• _What to work on_: Below are several entries. Transcribe exactly those lines that fall from the one with "## 1. Prerequisite" through the one with "- HTTP Load", end lines included.

• _Materials provided_:
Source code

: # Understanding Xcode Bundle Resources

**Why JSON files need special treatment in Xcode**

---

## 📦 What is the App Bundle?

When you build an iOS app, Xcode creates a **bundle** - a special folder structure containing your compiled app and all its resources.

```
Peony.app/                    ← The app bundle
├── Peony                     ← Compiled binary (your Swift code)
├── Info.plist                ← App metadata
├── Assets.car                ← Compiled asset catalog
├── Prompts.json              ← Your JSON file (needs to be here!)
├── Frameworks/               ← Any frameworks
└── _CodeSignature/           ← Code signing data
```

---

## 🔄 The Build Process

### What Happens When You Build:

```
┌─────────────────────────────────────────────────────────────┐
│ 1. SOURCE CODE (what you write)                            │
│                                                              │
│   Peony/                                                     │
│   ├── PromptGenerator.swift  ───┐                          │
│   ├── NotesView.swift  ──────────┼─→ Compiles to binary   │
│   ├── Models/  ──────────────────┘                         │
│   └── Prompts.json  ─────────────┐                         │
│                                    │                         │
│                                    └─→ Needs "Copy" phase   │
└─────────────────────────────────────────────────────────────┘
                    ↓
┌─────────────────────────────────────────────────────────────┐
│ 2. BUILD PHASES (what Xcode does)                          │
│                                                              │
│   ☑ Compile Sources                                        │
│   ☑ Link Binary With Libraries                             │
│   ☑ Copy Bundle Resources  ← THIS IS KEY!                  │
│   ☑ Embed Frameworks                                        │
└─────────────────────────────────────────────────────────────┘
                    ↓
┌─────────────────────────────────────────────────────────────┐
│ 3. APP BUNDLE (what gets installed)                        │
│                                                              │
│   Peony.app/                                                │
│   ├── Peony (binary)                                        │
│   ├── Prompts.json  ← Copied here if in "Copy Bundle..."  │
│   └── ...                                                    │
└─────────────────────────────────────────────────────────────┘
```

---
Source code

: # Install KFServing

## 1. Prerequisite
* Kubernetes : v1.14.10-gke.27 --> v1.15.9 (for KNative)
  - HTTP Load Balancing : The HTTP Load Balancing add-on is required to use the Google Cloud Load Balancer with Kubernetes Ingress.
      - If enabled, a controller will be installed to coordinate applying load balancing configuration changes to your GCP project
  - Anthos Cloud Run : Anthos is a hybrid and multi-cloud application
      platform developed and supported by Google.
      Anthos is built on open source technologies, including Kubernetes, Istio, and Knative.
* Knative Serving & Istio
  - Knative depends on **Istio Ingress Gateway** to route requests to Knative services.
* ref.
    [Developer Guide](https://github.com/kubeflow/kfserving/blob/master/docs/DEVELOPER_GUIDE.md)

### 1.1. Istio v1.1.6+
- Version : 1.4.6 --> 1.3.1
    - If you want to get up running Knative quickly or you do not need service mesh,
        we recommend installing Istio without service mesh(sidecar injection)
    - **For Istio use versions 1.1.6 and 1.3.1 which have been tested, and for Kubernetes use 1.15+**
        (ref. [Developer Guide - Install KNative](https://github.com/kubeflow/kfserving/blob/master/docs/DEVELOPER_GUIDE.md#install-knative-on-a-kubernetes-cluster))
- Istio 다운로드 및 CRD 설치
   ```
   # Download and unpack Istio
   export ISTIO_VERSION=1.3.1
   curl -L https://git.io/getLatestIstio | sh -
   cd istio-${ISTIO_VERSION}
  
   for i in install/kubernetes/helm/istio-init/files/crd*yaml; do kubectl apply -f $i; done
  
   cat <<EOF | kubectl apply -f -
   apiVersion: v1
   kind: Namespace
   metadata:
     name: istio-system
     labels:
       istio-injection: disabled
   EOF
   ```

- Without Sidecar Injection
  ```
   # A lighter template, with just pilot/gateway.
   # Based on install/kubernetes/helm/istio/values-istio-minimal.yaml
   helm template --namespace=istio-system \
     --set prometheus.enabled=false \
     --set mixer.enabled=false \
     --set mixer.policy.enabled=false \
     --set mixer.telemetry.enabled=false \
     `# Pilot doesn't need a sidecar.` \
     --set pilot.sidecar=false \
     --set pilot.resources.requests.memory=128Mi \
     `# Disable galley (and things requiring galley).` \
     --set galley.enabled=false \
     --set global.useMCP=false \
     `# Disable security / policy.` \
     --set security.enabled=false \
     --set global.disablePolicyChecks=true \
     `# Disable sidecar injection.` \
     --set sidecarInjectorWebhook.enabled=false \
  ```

• _Written answer_:
## 1. Prerequisite
* Kubernetes : v1.14.10-gke.27 --> v1.15.9 (for KNative)
  - HTTP Load Balancing : The HTTP Load Balancing add-on is required to use the Google Cloud Load Balancer with Kubernetes Ingress.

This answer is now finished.